Well, there are some pretty compelling commonalities. Here’s the same document being edited in Photoshop 7, Photoshop 3, and The Gimp.
As you can see, all three environments work from the idea that a document can have many layers, which can be stacked in a specific order and given a degree of opacity with regards to layers beneath, can be rendered visible or invisible, and one of them is active at any given time. All three have a primary palette of tools which includes a selection marquee (oval or rectangle), a lasso selector tool, and a “magic wand” selector tool; a paintbrush tool along with a separate palette from which to select brush size and shape, a pencil tool, an eyedropper tool for picking up color, a “rubber stamp” area-cloning tool (which also utilizes the brushes palette), an airbrush tool (likewise), a finger-smudging tool, an eraser (uses the brushes palette for eraser size), a pen tool, a dodge/burn tool (in the screen shots I’ve got dodge selected in 3 and burn in 7 and Gimp), a text tool*, a cropping tool†, and a paint-dump can tool. All three also have a Channels (red, green, blue, w/others possible) palette and a Paths palette, although in the Gimp you can’t separate them from the Layers/Channels/Path window as you can in Photoshop. All three have an Options palette which is context-specific, providing options relevant to the currently selected tool.
- works differently in Photoshop 7, more on this below
† looks like a cutting blade in Gimp, but works the same as the cropping tool in Photoshop.
Finally, there are menu commands. In Photoshop, the menus are in the normal Macintosh (or Windows, if you’re on a PC) overhead position, with menu headings such as File, Edit, Select, Image, Filters, and so on. Within each menu are relevant commands (Rotate and Resize and stuff like that under Image, Deselect and Inverse and Load Selection in the Select menu, the normal Undo Cut Copy and Paste in Edit, and so on. The Gimp has the same stuff but in a different place —the menus pop out of the side of the active window when you click on a > shaped button at upper left. Contents are pretty much comparable. Maybe that’s the part that throws some folks?
OK, major differences. The biggest ones are between Photoshop 7 and everything else.
• In Photoshop 7, every damn time you paste something, it creates a different layer. In Photoshop 3 and the Gimp, what you paste gets pasted into the currently active layer, where it sits as a floating selection which you can drag around, delete, or apply commands and filters to. When you deselect it, it merges with the layer you pasted it into. In Photoshop 3 and the Gimp, you can create a new layer if you want it, or choose Paste as Layer instead of Paste, but it’s not the default behavior.

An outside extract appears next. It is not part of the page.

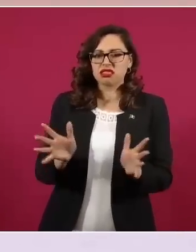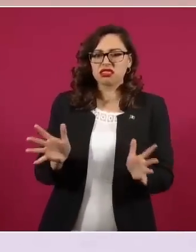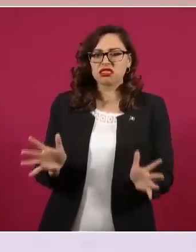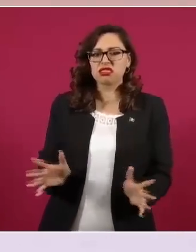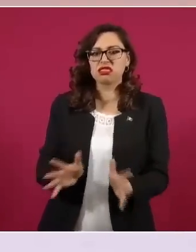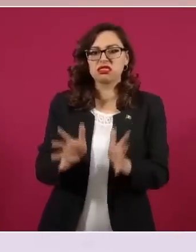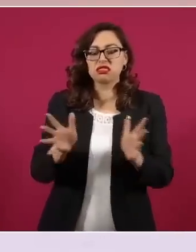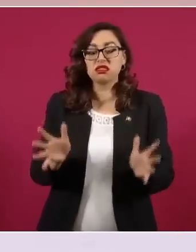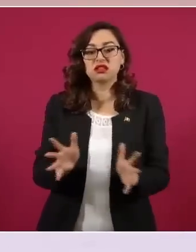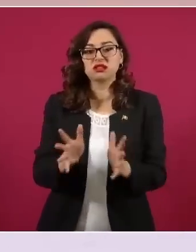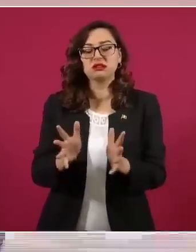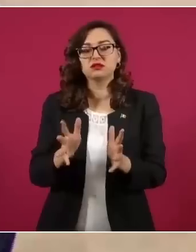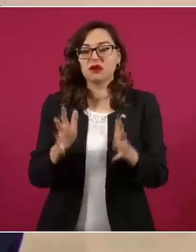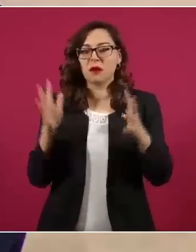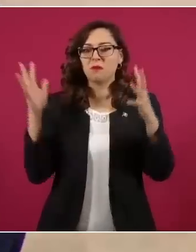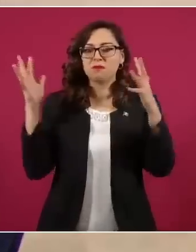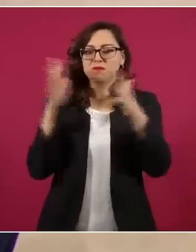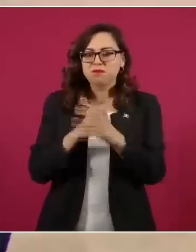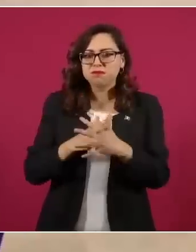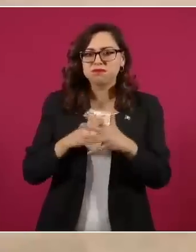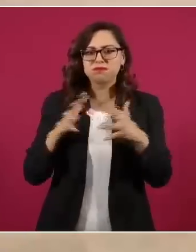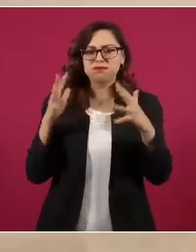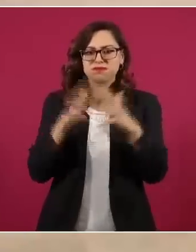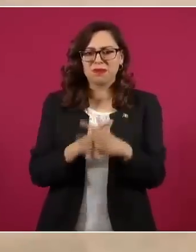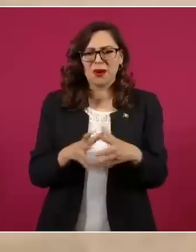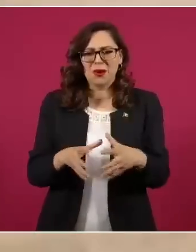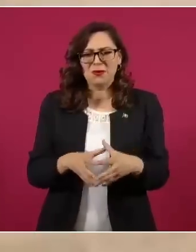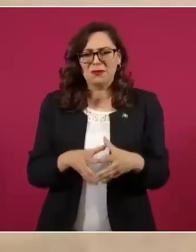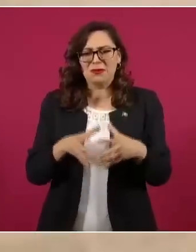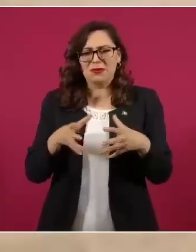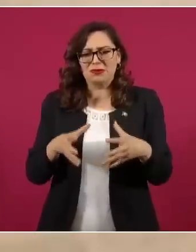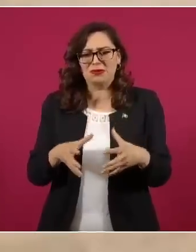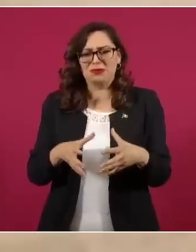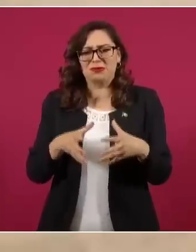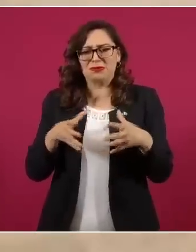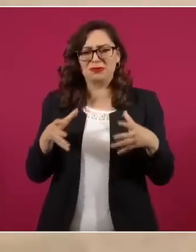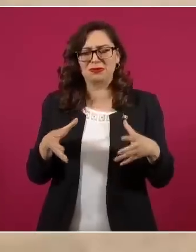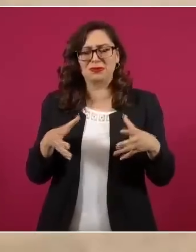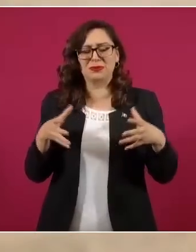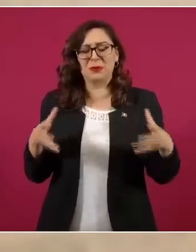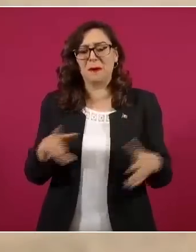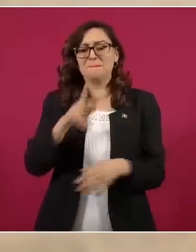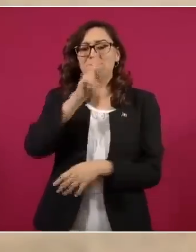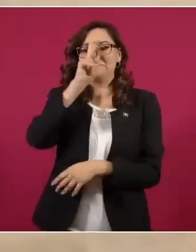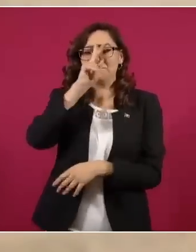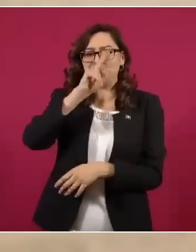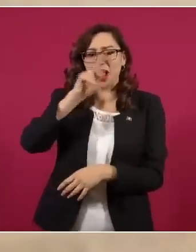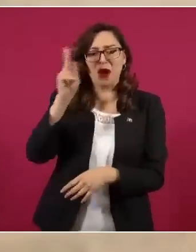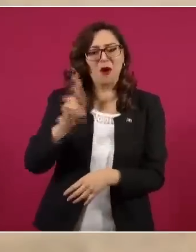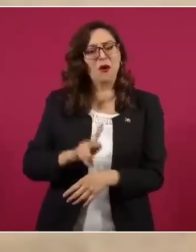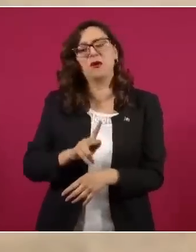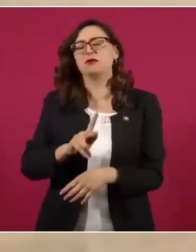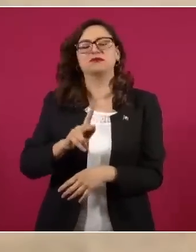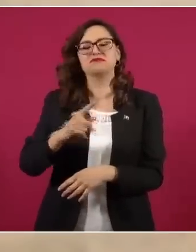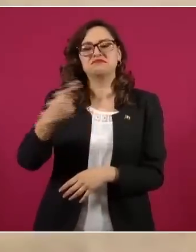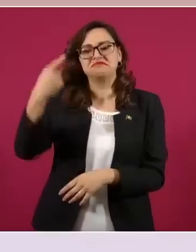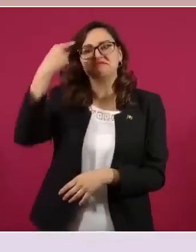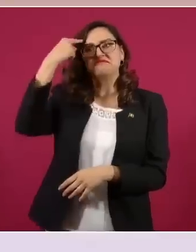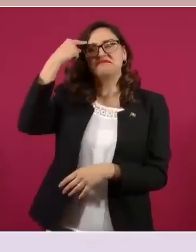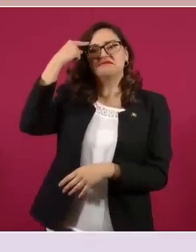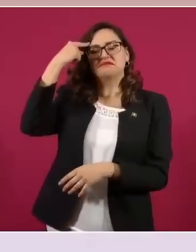la confrontación en curso una dosis adicional de irracionalidad.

• In Photoshop 7, text is handled as text rather than as bitmapped representations of text. This enables you to go back and edit text you created earlier — edit it as text, I mean, not editing the image of text as image. In Photoshop 3 and the Gimp, the world is a bitmapped world and text, once entered, exists as pixels, not as text. This would be a more powerfully compelling “pro” feature of PS7 were it not for the fact that when you WANT the text to behave like any other set of pixels, the way you’re used to dealing with text from earlier versions of Photoshop, it’s downright cumbersome. And, as with pasting, every bit of text you create wants to go into its own layer.
• To continue the trend, every time you go to draw something with the brush tools you’ll find yourself in another new unintended layer. In the Gimp and Photoshop 3 you can draw in a new layer if you want to, by creating one deliberately, but by default you’re working in the layer you’re working in; tools that put new shapes and colors onscreen do so in the layer you’re working in, they don’t blop them into new layers that you then have to merge down if you insist on them being in the same layer as the previous swatch of color you painted or sprayed.

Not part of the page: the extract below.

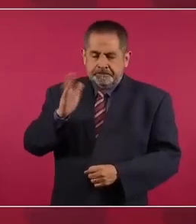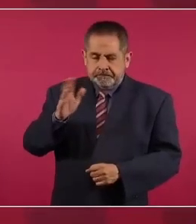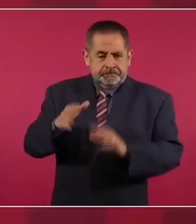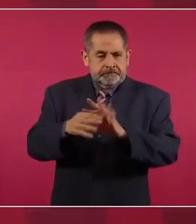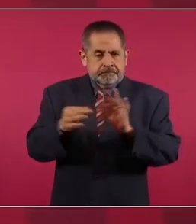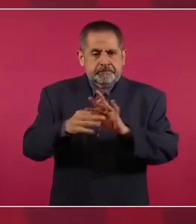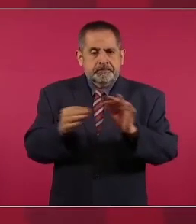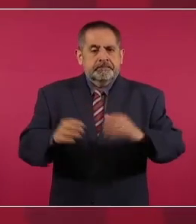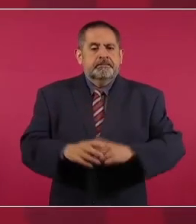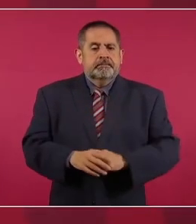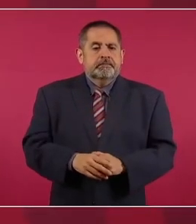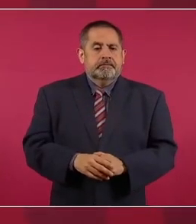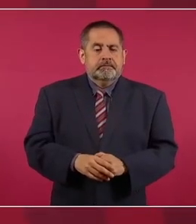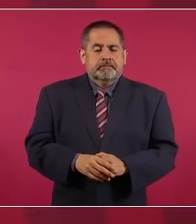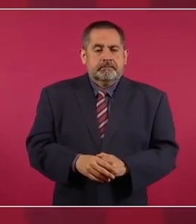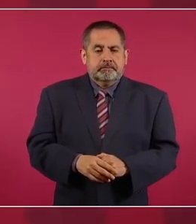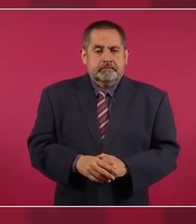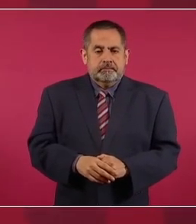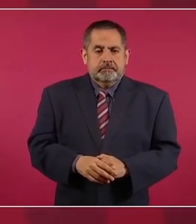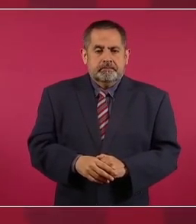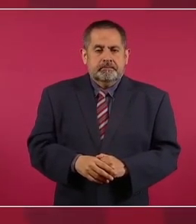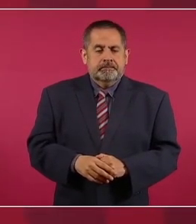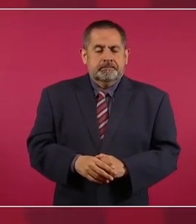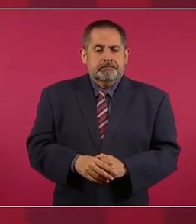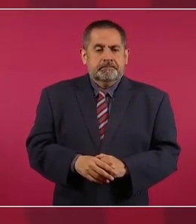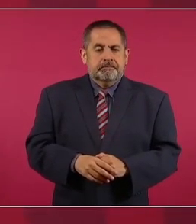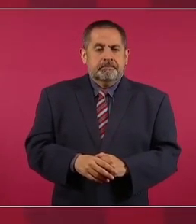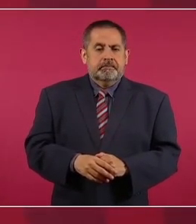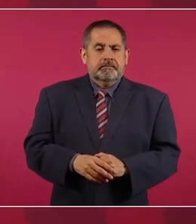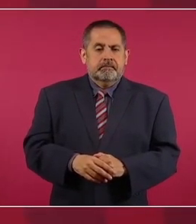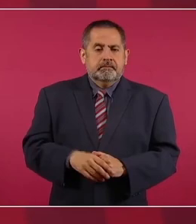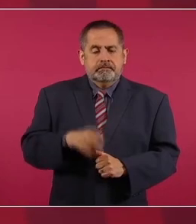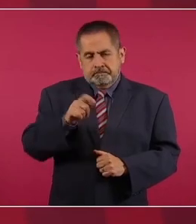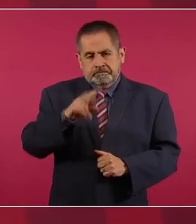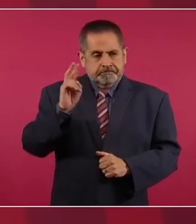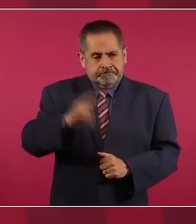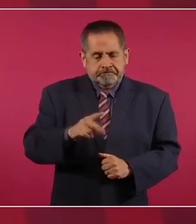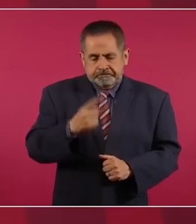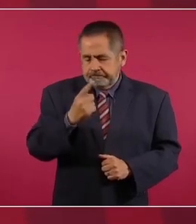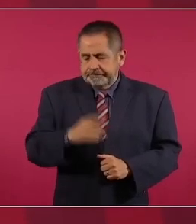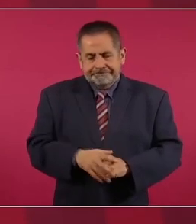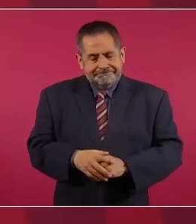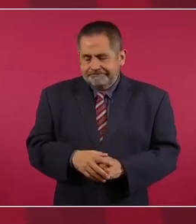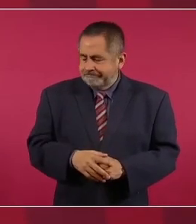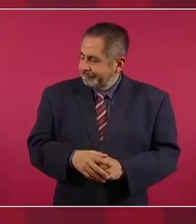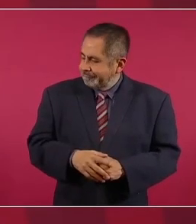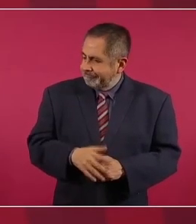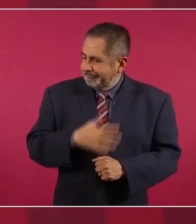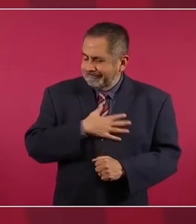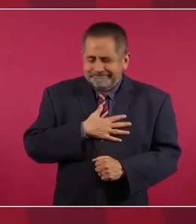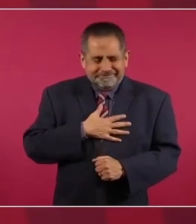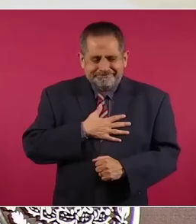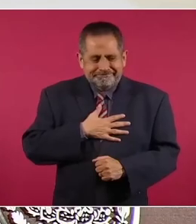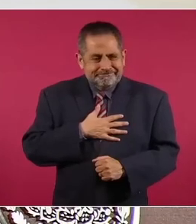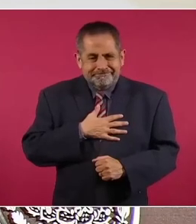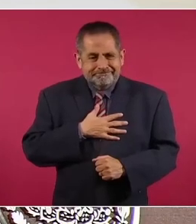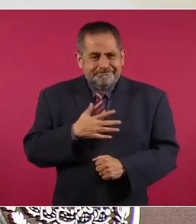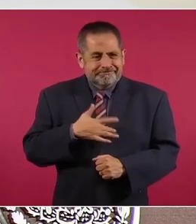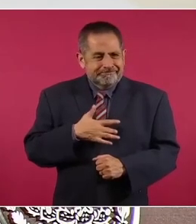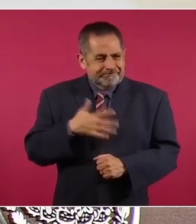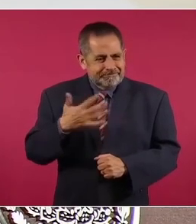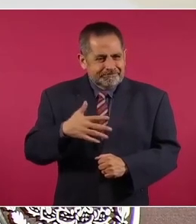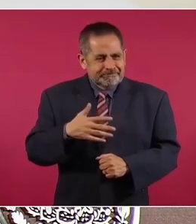es un asunto que además de doloroso por la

• Photoshop 7 has a History palette, which lets you undo backwards in time, step by step, hopping over a dozen steps to get back to where you were 8 hours ago if you want. This is a powerful feature, although it sure plays hell with the available disk space on your scratch disk. In Photoshop 3 or the Gimp, if you’re going to do some work that you’re speculative about, you make a backup copy first or you could find it very difficult to undo what you’re about to do. (They do have regular single-step Undo functions like most programs, though).
• Photoshop 3 is obsolete; Photoshop 7 is too, I guess, having just been supplanted by Photoshop CS which is mildly different and costs quite a few hundreds of dollars. The Gimp is up to date and free.
Aside from that, there are ten zillion little nuances that take some getting used to in any of the three, but mostly they are no big deal.